El terror es la calma, ausencia de gesto, muro que funciona, la orden que conduce. En otras palabras, “terror” designa justamente la confiscación de la imaginación popular por una sutura imaginaria que hoy se llama “virus” pero en cuyo fantasma se deposita el terror a ese vacío políticamente producido por años de neoliberalismo. El terror es justamente la experiencia en la que todo parece perfecto, y donde la ilusión del control total nos hace volcarnos a la prepotencia humanista de que por fin el “hombre” habrá podido triunfar sobre la Naturaleza. Pero lo cierto es que, hace demasiado tiempo, nuestro planeta arde. Miles de bosques son arrasados todos los días, los mares y aires son profunda e irreversiblemente contaminados y el espíritu “humanista” nos jura que todo está bajo control porque la tranquilidad nos recorre mientras la devastación se consuma ante nuestros ojos.

Haber experimentado la tormenta de realidad desde el 18 de Octubre hasta el Marzo del coronavirus ha significado despedirse del “modelo”, “ejemplo” u “oasis” con el que el poder invistió a este fragmento de tierra llamado país. No hay más “modelo”, “ejemplo” u “oasis”, tan sólo incendio perpetuo de la ilusión constituida desde el 11 de septiembre de 1973 que terminó por hacer naufragar a nuestro presente.

¿Podrá capitalizar Piñera y su gobierno esta coyuntura? Difícil: si el pueblo vio en ellos al “cazador” que hasta hace muy pocas semanas seguía lanzándoles una fuerza paramilitar sin contemplaciones, resultará muy extraño que pueda volcarse hacia la figura del “pastor” capaz de restituir al dispositivo de saber-poder que orienta su acción hacia el “bien común”. Si bien la duplicidad entre pastor y cazador ha sido históricamente reversible (pues en realidad es uno y el mismo dispositivo), me parece que el pueblo desea protección –como lo hizo durante el 18 de Octubre cuando precisamente denunció al sistema en que vive como aquél que “abusa” y no le protege.
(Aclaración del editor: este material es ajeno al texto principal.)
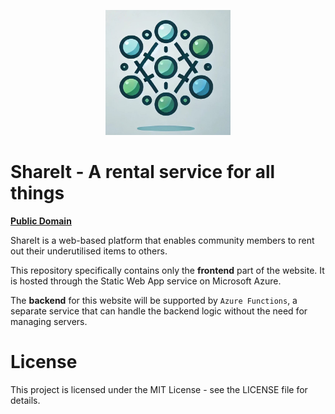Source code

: <p align="center">
    <a target="_blank"><img alt='ShareIt Logo' src='images/ShareIt_Logo.jpg' width="200" height="200"/></a>
</p>

# ShareIt - A rental service for all things

[**Public Domain**](https://nice-pebble-069dc3c00.5.azurestaticapps.net)

ShareIt is a web-based platform that enables community members to rent out their underutilised items to others.

This repository specifically contains only the **frontend** part of the website. It is hosted through the Static Web App service on Microsoft Azure.

The **backend** for this website will be supported by `Azure Functions`, a separate service that can handle the backend logic without the need for managing servers.



# License
This project is licensed under the MIT License - see the LICENSE file for details.
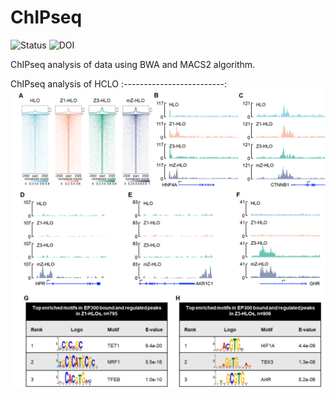 # ChIPseq

![Status](https://img.shields.io/badge/status-alpha-red)
![DOI](https://img.shields.io/badge/DOI-in__progress-blue)
<!-- ([![Github Release](https://img.shields.io/badge/DOI-in__progress-blue)])(https://en.wikipedia.org/wiki/Software_release_life_cycle)-->

ChIPseq analysis of data using BWA and MACS2 algorithm.

ChIPseq analysis of HCLO 
:-------------------------:
![](https://github.com/hasanwraeth/ChIPseq/blob/main/2.png)

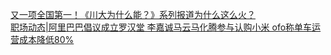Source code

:   
[又一项全国第一！《川大为什么能？》系列报道为什么这么火？](http://www.dianyue.me/archives/123/tstzpi3emhocf50p/)  
[职场动态|阿里巴巴倡议成立罗汉堂 李嘉诚马云马化腾参与认购小米 ofo称单车运营成本降低80%](http://www.dianyue.me/archives/339/wmheko8xsq1xzsxr/)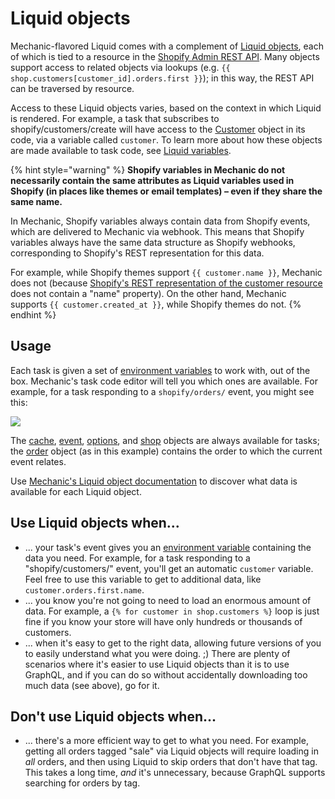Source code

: # Liquid objects

Mechanic-flavored Liquid comes with a complement of [Liquid objects](../../../platform/liquid/objects/), each of which is tied to a resource in the [Shopify Admin REST API](https://shopify.dev/docs/admin-api/rest). Many objects support access to related objects via lookups \(e.g. `{{ shop.customers[customer_id].orders.first }}`\); in this way, the REST API can be traversed by resource.

Access to these Liquid objects varies, based on the context in which Liquid is rendered. For example, a task that subscribes to shopify/customers/create will have access to the [Customer](../) object in its code, via a variable called `customer`. To learn more about how these objects are made available to task code, see [Liquid variables](../../tasks/code/environment-variables.md).

{% hint style="warning" %}
**Shopify variables in Mechanic do not necessarily contain the same attributes as Liquid variables used in Shopify \(in places like themes or email templates\) – even if they share the same name.**

In Mechanic, Shopify variables always contain data from Shopify events, which are delivered to Mechanic via webhook. This means that Shopify variables always have the same data structure as Shopify webhooks, corresponding to Shopify's REST representation for this data.

For example, while Shopify themes support `{{ customer.name }}`, Mechanic does not \(because [Shopify's REST representation of the customer resource](https://shopify.dev/docs/admin-api/rest/reference/customers/customer) does not contain a "name" property\). On the other hand, Mechanic supports `{{ customer.created_at }}`, while Shopify themes do not.
{% endhint %}

## Usage

Each task is given a set of [environment variables](../../tasks/code/environment-variables.md) to work with, out of the box. Mechanic's task code editor will tell you which ones are available. For example, for a task responding to a `shopify/orders/` event, you might see this:

![](https://s3.amazonaws.com/helpscout.net/docs/assets/5ddd799f2c7d3a7e9ae472fc/images/5e28a1e12c7d3a7e9ae69bd2/5e28a1e1a248a.png)

The [cache](../../../platform/liquid/objects/cache.md), [event](../../../platform/liquid/objects/event.md), [options](../../../platform/liquid/objects/options.md), and [shop](../../../platform/liquid/objects/shopify/shop.md) objects are always available for tasks; the [order](../../../platform/liquid/objects/shopify/order.md) object \(as in this example\) contains the order to which the current event relates.

Use [Mechanic's Liquid object documentation](../../../platform/liquid/objects/) to discover what data is available for each Liquid object.

## Use Liquid objects when...

* ... your task's event gives you an [environment variable](../../tasks/code/environment-variables.md) containing the data you need. For example, for a task responding to a "shopify/customers/" event, you'll get an automatic `customer` variable. Feel free to use this variable to get to additional data, like `customer.orders.first.name`.
* ... you know you're not going to need to load an enormous amount of data. For example, a `{% for customer in shop.customers %}` loop is just fine if you know your store will have only hundreds or thousands of customers.
* ... when it's easy to get to the right data, allowing future versions of you to easily understand what you were doing. ;\) There are plenty of scenarios where it's easier to use Liquid objects than it is to use GraphQL, and if you can do so without accidentally downloading too much data \(see above\), go for it.

## Don't use Liquid objects when...

* ... there's a more efficient way to get to what you need. For example, getting all orders tagged "sale" via Liquid objects will require loading in _all_ orders, and then using Liquid to skip orders that don't have that tag. This takes a long time, _and_ it's unnecessary, because GraphQL supports searching for orders by tag.

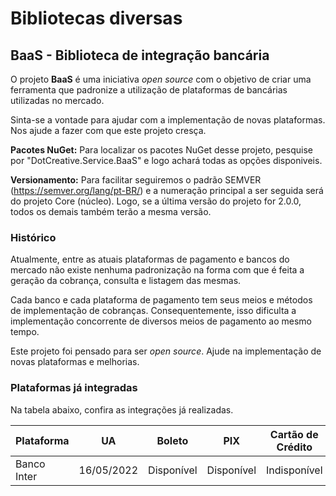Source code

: # Bibliotecas diversas

## BaaS - Biblioteca de integração bancária

O projeto **BaaS** é uma iniciativa *open source* com o objetivo de criar uma ferramenta que padronize a utilização de plataformas de bancárias utilizadas no mercado.

Sinta-se a vontade para ajudar com a implementação de novas plataformas. Nos ajude a fazer com que este projeto cresça.

**Pacotes NuGet:** Para localizar os pacotes NuGet desse projeto, pesquise por "DotCreative.Service.BaaS" e logo achará todas as opções disponiveis.

**Versionamento:** Para facilitar seguiremos o padrão SEMVER (https://semver.org/lang/pt-BR/) e a numeração principal a ser seguida será do projeto Core (núcleo). Logo, se a última versão do projeto for 2.0.0, todos os demais também terão a mesma versão.

### Histórico
Atualmente, entre as atuais plataformas de pagamento e bancos do mercado não existe nenhuma padronização na forma com que é feita a geração da cobrança, consulta e listagem das mesmas.

Cada banco e cada plataforma de pagamento tem seus meios e métodos de implementação de cobranças. Consequentemente, isso dificulta a implementação concorrente de diversos meios de pagamento ao mesmo tempo.

Este projeto foi pensado para ser *open source*. Ajude na implementação de novas plataformas e melhorias.

### Plataformas já integradas
Na tabela abaixo, confira as integrações já realizadas.

| Plataforma  | UA         | Boleto        | PIX           | Cartão de Crédito | Cartão de débito | Transferências | Extrato     |
| ----------- | ---------- | ------------- | ------------- | ----------------- | ---------------- | -------------- | ----------- |
| Banco Inter | 16/05/2022 | Disponível    | Disponível    | Indisponível      | Indisponível     | Indisponível   | Indisponível|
Pero el gobierno ejerció en base a la noción de “seguridad”, de un modo similar al mes de marzo al obligar a los trabajadores a ir a sus faenas bajo riesgo de contagio poniéndoles a merced del poder mismo de la muerte, disponiéndolos a la violencia sacrificial. Los trabajadores no tienen opción: en un sistema radicalmente precario respecto de sus derechos y de su situación, donde constitucionalmente se favorece el derecho del empleador, o bien, los trabajadores no faltan al trabajo y se contagian con el virus o bien se ausentan del trabajo exponiéndose a la arbitrariedad del despido. El doble vínculo que asola a la fuerza de trabajo chilena –pero también mundial como ha recordado David Harvey- exhibe el modo en que el terror está perfectamente asentado en la propia racionalidad del sistema que ha quedado enteramente “despejada”.
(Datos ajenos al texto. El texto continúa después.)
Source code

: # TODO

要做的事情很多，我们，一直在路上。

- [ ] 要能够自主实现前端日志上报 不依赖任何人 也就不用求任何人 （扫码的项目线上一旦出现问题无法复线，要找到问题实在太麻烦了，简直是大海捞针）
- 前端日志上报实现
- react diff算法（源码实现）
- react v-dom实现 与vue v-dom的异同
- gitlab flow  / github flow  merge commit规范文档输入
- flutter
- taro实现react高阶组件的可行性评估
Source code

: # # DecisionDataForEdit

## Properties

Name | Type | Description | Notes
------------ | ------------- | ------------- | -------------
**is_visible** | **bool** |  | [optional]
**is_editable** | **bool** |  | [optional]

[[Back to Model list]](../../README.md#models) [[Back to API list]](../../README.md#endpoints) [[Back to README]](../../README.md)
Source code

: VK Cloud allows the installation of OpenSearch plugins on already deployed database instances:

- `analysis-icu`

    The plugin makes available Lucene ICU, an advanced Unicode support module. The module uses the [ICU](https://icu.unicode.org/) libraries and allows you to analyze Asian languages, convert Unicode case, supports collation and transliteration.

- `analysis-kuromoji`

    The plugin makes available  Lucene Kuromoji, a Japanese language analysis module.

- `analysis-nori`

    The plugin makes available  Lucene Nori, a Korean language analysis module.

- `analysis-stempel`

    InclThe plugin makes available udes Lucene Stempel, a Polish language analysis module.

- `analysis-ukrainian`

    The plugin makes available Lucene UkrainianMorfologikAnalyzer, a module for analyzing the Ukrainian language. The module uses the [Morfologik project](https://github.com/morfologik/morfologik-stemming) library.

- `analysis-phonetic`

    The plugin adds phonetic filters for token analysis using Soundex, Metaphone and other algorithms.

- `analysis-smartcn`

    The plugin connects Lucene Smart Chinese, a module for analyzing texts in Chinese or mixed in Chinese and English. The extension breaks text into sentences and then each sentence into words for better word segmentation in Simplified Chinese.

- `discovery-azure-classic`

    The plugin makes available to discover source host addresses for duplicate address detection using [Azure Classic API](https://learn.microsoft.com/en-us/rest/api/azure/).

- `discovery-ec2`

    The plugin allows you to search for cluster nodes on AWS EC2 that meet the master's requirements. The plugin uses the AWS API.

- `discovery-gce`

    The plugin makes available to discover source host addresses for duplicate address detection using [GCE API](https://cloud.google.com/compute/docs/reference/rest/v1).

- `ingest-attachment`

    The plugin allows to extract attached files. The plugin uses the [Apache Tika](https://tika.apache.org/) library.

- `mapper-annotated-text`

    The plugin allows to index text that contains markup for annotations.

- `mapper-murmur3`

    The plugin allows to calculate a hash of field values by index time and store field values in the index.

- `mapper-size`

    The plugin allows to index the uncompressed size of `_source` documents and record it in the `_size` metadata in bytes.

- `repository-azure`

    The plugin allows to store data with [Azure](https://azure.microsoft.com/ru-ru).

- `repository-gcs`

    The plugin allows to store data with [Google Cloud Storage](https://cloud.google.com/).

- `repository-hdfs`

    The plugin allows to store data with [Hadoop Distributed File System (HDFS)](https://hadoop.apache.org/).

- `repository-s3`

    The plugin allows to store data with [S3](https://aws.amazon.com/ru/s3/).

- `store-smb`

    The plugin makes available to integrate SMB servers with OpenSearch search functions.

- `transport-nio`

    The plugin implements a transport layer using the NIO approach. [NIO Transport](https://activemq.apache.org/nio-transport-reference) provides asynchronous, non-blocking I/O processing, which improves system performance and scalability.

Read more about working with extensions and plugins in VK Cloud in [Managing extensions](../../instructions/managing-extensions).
Otra vez: no es el virus sino la devastación neoliberal. Porque así desde el 2019 sabemos que no tenemos el “modelo” de país que algunos soñaron, hoy sabemos que un pequeño virus ha despejado la visión de un Chile que contempla lleno de rabia la vida reducida a su propia desnudez. Porque, lejos de ser un dato natural, la desnudez es justamente el efecto más decisivo de la producción del poder.
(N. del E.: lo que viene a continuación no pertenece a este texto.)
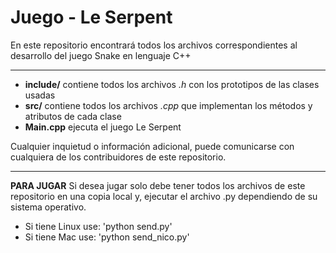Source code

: # Juego - Le Serpent

En este repositorio encontrará todos los archivos correspondientes al desarrollo del juego Snake en lenguaje C++

--- 

- **include/** contiene todos los archivos *.h* con los prototipos de las clases usadas
- **src/** contiene todos los archivos *.cpp* que implementan los métodos y atributos de cada clase
- **Main.cpp** ejecuta el juego Le Serpent

Cualquier inquietud o información adicional, puede comunicarse con cualquiera de los contribuidores de este repositorio.

---

**PARA JUGAR**
Si desea jugar solo debe tener todos los archivos de este repositorio en una copia local y, ejecutar el archivo .py dependiendo de su sistema operativo.

- Si tiene Linux use: 'python send.py'
- Si tiene Mac use: 'python send_nico.py'


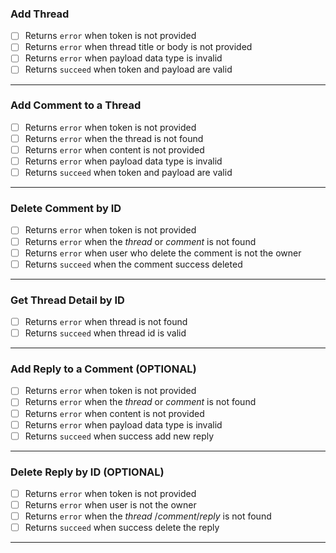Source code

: ### Add Thread

- [ ] Returns `error` when token is not provided
- [ ] Returns `error` when thread title or body is not provided
- [ ] Returns `error` when payload data type is invalid
- [ ] Returns `succeed` when token and payload are valid

---

### Add Comment to a Thread

- [ ] Returns `error` when token is not provided
- [ ] Returns `error` when the thread is not found
- [ ] Returns `error` when content is not provided
- [ ] Returns `error` when payload data type is invalid
- [ ] Returns `succeed` when token and payload are valid

---

### Delete Comment by ID

- [ ] Returns `error` when token is not provided
- [ ] Returns `error` when the _thread_ or _comment_ is not found
- [ ] Returns `error` when user who delete the comment is not the owner
- [ ] Returns `succeed` when the comment success deleted

---

### Get Thread Detail by ID

- [ ] Returns `error` when thread is not found
- [ ] Returns `succeed` when thread id is valid

---

### Add Reply to a Comment **(OPTIONAL)**

- [ ] Returns `error` when token is not provided
- [ ] Returns `error` when the _thread_ or _comment_ is not found
- [ ] Returns `error` when content is not provided
- [ ] Returns `error` when payload data type is invalid
- [ ] Returns `succeed` when success add new reply

---

### Delete Reply by ID **(OPTIONAL)**

- [ ] Returns `error` when token is not provided
- [ ] Returns `error` when user is not the owner
- [ ] Returns `error` when the _thread_ /_comment_/_reply_ is not found
- [ ] Returns `succeed` when success delete the reply

---
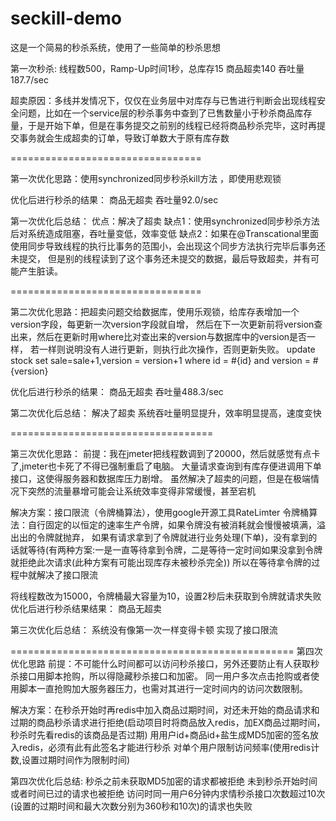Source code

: # seckill-demo
这是一个简易的秒杀系统，使用了一些简单的秒杀思想

第一次秒杀:
线程数500，Ramp-Up时间1秒，总库存15
商品超卖140
吞吐量187.7/sec

超卖原因：多线并发情况下，仅仅在业务层中对库存与已售进行判断会出现线程安全问题，比如在一个service层的秒杀事务中查到了已售数量小于秒杀商品库存量，于是开始下单，但是在事务提交之前别的线程已经将商品秒杀完毕，这时再提交事务就会生成超卖的订单，导致订单数大于原有库存数


=================================


第一次优化思路：使用synchronized同步秒杀kill方法
，即使用悲观锁

优化后进行秒杀的结果：
商品无超卖
吞吐量92.0/sec

第一次优化后总结：
优点：解决了超卖
缺点1：使用synchronized同步秒杀方法后对系统造成阻塞，吞吐量变低，效率变低
缺点2：如果在@Transcational里面使用同步导致线程的执行比事务的范围小，会出现这个同步方法执行完毕后事务还未提交，
但是别的线程读到了这个事务还未提交的数据，最后导致超卖，并有可能产生脏读。



=================================



第二次优化思路：把超卖问题交给数据库，使用乐观锁，给库存表增加一个version字段，每更新一次version字段就自增，
然后在下一次更新前将version查出来，然后在更新时用where比对查出来的version与数据库中的version是否一样，
若一样则说明没有人进行更新，则执行此次操作，否则更新失败。
 update stock set sale=sale+1,version = version+1 where id = #{id} and version = #{version}

优化后进行秒杀的结果：
商品无超卖
吞吐量488.3/sec

第二次优化后总结：
解决了超卖
系统吞吐量明显提升，效率明显提高，速度变快


===================================

第三次优化思路：
前提：我在jmeter把线程数调到了20000，然后就感觉有点卡了,jmeter也卡死了不得已强制重启了电脑。
大量请求查询到有库存便进调用下单接口，这使得服务器和数据库压力剧增。
虽然解决了超卖的问题，但是在极端情况下突然的流量暴增可能会让系统效率变得非常缓慢，甚至宕机

解决方案：接口限流（令牌桶算法），使用google开源工具RateLimter
令牌桶算法：自行固定的以恒定的速率生产令牌，如果令牌没有被消耗就会慢慢被填满，溢出出的令牌就抛弃，
如果有请求拿到了令牌就进行业务处理(下单)，没有拿到的话就等待(有两种方案:一是一直等待拿到令牌，二是等待一定时间如果没拿到令牌就拒绝此次请求(此种方案有可能出现库存未被秒杀完全))
所以在等待拿令牌的过程中就解决了接口限流

将线程数改为15000，令牌桶最大容量为10，设置2秒后未获取到令牌就请求失败
优化后进行秒杀结果结果：
商品无超卖

第三次优化后总结：
系统没有像第一次一样变得卡顿
实现了接口限流


=================================================
第四次优化思路
前提：不可能什么时间都可以访问秒杀接口，另外还要防止有人获取秒杀接口用脚本抢购，所以得隐藏秒杀接口和加密。
同一用户多次点击抢购或者使用脚本一直抢购加大服务器压力，也需对其进行一定时间内的访问次数限制。

解决方案：在秒杀开始时再redis中加入商品过期时间，对还未开始的商品请求和过期的商品秒杀请求进行拒绝(启动项目时将商品放入redis，加EX商品过期时间，秒杀时先看redis的该商品是否过期)
用用户id+商品id+盐生成MD5加密的签名放入redis，必须有此有此签名才能进行秒杀
对单个用户限制访问频率(使用redis计数,设置过期时间作为限制时间)

第四次优化后总结:
秒杀之前未获取MD5加密的请求都被拒绝
未到秒杀开始时间或者时间已过的请求也被拒绝
访问时同一用户6分钟内求情秒杀接口次数超过10次(设置的过期时间和最大次数分别为360秒和10次)的请求也失败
Después de haber restituido la imaginación popular por tantos años arrebatada, el virus vuelve a visibilizar el terror del propio sistema que supuestamente nos debería “proteger”: el pastor era y sigue siendo el cazador. Por eso, la revuelta de Octubre sigue vigente. Porque no pretende una nueva fe promulgada por nuevos pastores, sino una nueva vida que sin pastor ni cazador restituya la intensidad que en la experiencia de la Unidad Popular asumió un nombre decisivo: compañerx.